It was the fundraiser on Twitter.
Adam Neumann, the infamous entrepreneur behind WeWork, has raised a staggering $350 million from Andreessen Horowitz for a yet-to-be-launched real estate company called Flow. The investment gave Neumann’s latest venture a more than $1 billion valuationas reported by The New York Times, and came amid what is believed to be an investor pullback into a bear market.
It is the largest individual check a16z has ever written and the second time the company has supported a Neumann-founded company this year.
There is no need to repeat everything Neumann has done wrong; AppleTV+ already did that in the miniseries”WeCrashed.” His disastrous tenure at WorkWork earned him a reputation for employee mismanagement, and he led his company to a disastrous IPO. He nevertheless walked away with an exit package of about $1 billion. He failed and the announcement of his a16z round was a reminder that he is still failing.

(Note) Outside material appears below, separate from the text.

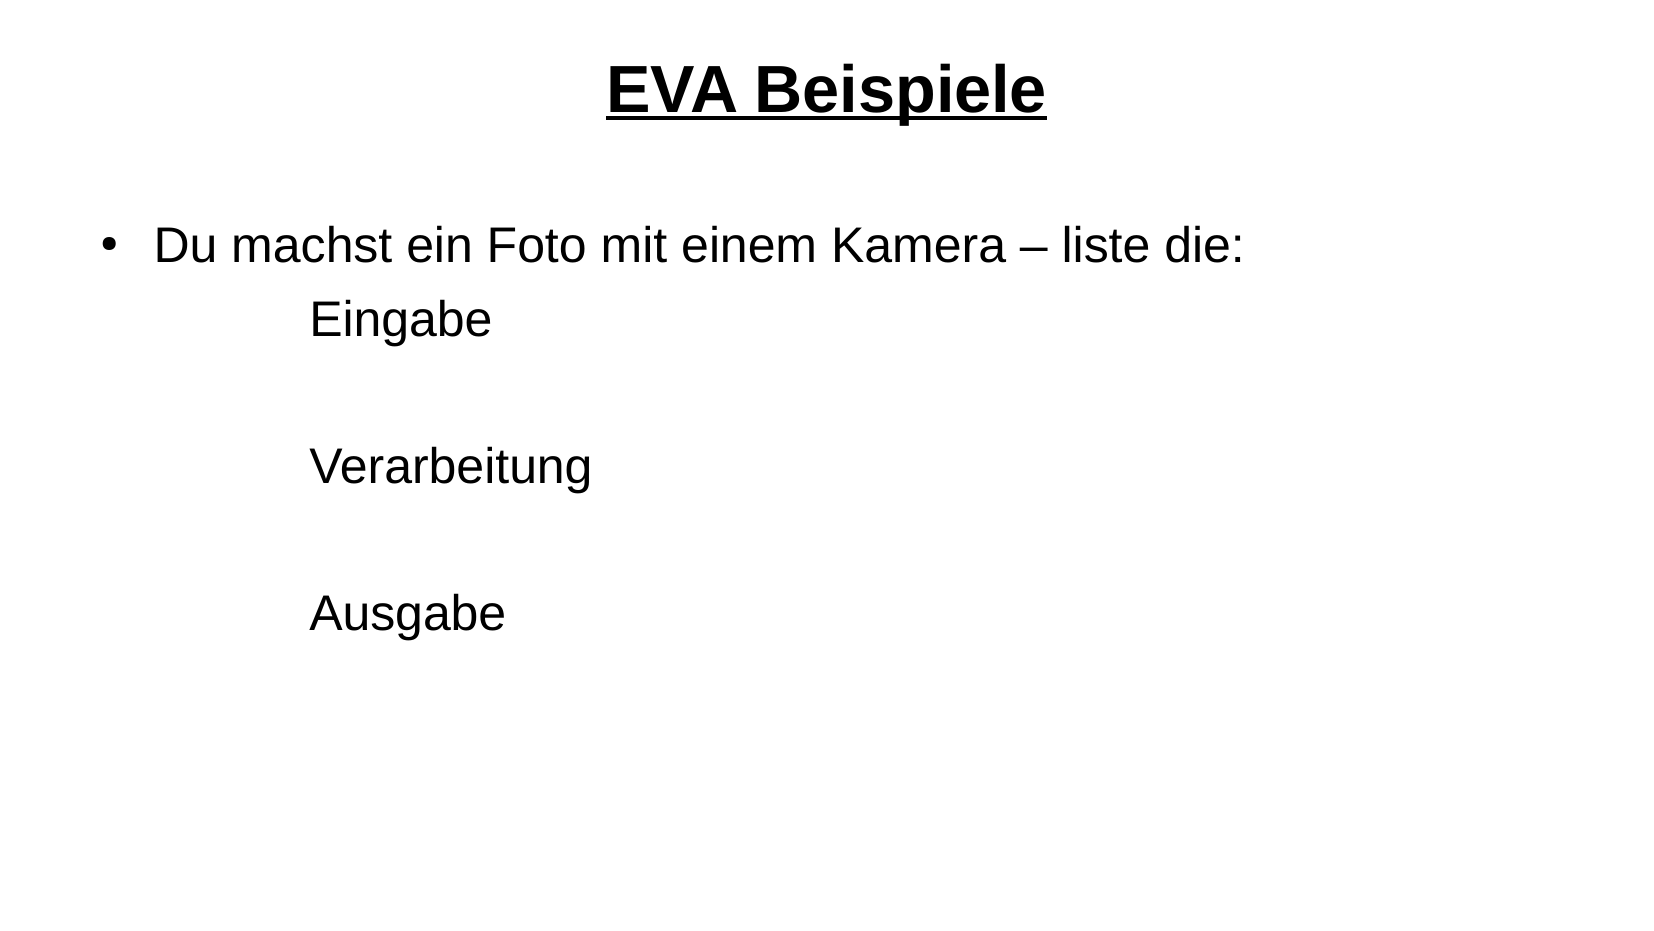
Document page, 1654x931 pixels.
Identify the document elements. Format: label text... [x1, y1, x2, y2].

“The news [of Neumann’s raise] was not shocking to me,” Nicole Tinson, the founder of the inclusion platform HBCU 20×20 told toptecheasy.com. “I was actually expecting this because discrimination in funding is no different than discrimination in any way.”
You cannot overeducate, network and out-assimilate the systemic barriers designed to discriminate against them.
The news cast a harsh light on reality, a breaking point for many. Women are tired of shattering glass ceilings; their hands are cut from the falling shards. Some founders are also exhausted from taking swings at the concrete ceiling, where gender, racial and often socioeconomic conditions combine to form a discriminatory barrier so strong it cannot shatter like glass; it is firm as concrete and must be laboriously pierced.